►
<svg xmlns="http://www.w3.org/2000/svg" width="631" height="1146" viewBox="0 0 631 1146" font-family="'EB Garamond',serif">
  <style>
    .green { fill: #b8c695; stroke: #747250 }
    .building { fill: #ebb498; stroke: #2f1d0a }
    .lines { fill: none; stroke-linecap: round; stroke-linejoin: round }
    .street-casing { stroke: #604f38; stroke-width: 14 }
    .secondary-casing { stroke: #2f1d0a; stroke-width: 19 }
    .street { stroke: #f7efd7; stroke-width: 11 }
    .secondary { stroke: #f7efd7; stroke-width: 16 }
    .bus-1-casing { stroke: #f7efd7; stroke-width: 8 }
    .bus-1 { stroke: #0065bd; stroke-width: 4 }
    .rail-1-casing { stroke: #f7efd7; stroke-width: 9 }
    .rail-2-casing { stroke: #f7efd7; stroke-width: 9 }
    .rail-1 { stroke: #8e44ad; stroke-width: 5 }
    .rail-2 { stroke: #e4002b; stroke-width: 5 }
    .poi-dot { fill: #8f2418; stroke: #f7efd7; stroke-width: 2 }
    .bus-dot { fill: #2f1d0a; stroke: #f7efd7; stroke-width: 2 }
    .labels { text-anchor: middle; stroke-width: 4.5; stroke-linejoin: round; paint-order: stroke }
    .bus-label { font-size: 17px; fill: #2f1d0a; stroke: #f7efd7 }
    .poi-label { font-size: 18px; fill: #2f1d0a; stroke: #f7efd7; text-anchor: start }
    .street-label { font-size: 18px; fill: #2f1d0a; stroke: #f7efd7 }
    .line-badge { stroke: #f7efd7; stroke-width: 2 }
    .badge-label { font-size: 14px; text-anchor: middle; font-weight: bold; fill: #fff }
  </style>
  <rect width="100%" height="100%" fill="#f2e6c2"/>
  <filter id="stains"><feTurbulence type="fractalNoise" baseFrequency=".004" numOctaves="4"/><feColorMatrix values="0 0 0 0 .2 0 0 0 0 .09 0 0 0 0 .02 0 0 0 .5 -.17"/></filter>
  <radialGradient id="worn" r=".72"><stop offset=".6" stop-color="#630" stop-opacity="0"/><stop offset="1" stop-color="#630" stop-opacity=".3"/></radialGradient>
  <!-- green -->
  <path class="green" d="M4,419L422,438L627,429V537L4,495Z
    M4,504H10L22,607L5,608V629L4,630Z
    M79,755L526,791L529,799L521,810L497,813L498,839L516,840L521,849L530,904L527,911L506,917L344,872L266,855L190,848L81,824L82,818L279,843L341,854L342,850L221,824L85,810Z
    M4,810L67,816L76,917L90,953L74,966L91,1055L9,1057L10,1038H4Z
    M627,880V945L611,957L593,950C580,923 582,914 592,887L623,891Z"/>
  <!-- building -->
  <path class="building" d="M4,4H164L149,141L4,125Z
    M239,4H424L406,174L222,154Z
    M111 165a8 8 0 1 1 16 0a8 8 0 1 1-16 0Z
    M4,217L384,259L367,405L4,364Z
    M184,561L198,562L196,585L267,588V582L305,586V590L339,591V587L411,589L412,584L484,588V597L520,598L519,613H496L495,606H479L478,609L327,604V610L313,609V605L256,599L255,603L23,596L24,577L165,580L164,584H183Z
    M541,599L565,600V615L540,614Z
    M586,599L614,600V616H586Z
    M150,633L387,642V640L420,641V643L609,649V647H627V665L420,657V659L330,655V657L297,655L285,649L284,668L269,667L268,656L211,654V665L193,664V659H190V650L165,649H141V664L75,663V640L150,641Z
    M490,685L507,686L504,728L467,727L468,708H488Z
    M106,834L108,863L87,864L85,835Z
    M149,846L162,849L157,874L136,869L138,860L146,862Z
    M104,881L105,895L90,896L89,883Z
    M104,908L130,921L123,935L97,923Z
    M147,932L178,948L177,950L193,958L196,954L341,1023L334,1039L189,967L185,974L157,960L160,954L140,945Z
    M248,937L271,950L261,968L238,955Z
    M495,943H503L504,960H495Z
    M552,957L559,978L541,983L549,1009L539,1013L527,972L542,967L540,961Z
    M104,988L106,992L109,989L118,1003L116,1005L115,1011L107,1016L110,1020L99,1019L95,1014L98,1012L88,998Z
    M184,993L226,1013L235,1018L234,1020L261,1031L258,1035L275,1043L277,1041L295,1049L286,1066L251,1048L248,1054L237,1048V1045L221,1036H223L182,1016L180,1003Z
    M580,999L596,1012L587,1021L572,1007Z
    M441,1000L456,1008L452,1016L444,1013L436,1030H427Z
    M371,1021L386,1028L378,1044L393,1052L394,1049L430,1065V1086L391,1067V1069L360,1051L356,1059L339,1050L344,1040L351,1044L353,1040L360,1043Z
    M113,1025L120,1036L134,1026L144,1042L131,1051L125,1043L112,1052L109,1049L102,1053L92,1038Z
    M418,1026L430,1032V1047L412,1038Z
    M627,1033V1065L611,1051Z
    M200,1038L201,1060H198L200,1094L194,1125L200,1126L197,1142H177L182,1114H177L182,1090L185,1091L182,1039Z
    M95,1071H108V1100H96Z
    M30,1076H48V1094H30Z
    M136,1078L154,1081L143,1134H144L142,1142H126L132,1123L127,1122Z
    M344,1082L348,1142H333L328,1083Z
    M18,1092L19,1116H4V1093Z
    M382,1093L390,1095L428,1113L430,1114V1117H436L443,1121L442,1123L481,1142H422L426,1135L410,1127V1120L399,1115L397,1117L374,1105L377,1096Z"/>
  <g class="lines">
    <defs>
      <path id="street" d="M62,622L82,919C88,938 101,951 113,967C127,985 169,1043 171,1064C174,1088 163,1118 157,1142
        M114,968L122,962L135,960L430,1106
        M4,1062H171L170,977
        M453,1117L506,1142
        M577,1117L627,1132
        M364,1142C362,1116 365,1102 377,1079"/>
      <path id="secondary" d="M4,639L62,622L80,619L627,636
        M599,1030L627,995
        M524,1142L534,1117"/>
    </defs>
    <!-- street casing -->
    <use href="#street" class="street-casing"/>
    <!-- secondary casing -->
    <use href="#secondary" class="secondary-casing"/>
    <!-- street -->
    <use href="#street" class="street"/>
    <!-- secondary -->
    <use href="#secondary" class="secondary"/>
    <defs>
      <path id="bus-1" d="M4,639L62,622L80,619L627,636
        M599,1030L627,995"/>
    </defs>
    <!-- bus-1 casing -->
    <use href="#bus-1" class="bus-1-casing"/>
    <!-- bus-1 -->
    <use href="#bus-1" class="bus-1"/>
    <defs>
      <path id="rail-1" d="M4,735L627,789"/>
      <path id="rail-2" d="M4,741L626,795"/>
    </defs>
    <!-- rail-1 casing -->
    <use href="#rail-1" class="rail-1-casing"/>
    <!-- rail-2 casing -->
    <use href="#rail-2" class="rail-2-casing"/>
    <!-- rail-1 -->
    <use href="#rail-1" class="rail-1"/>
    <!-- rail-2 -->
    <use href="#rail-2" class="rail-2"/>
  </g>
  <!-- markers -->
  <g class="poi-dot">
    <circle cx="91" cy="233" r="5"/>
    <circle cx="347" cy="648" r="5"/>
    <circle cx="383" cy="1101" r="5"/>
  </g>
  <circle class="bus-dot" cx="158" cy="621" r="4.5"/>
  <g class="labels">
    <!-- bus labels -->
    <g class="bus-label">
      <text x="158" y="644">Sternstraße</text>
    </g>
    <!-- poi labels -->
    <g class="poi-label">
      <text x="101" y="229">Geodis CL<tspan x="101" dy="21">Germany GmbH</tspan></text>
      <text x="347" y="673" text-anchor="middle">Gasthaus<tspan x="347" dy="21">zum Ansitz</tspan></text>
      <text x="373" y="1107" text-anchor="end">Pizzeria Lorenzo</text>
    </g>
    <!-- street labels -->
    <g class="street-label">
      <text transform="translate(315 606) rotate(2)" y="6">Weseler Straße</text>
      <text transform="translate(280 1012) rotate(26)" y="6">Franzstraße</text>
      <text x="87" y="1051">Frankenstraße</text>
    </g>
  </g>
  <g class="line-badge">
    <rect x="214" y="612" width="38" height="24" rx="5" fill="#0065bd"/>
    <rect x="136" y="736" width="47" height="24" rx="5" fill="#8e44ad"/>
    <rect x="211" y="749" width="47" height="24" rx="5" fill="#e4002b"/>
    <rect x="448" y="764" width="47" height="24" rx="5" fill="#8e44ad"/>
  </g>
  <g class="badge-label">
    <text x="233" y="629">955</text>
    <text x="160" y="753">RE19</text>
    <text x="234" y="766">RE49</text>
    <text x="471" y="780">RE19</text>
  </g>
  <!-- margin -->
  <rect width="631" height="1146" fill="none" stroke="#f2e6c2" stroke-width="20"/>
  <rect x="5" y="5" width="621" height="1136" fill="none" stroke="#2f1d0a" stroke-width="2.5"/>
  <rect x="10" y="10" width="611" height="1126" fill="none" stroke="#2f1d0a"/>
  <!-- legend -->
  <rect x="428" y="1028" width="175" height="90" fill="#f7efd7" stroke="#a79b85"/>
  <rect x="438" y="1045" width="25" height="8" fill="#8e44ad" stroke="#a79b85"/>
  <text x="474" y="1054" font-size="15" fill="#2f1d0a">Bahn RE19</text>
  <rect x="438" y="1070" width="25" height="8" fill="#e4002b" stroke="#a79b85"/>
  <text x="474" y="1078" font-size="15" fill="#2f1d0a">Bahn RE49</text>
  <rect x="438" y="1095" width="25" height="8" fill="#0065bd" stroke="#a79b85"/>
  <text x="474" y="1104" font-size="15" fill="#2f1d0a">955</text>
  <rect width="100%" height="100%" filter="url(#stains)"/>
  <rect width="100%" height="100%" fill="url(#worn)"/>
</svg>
◄
* Exercise requirements
Only the count is needed: the number of lines in the data that include the word "worn".

* Reply to the exercise
2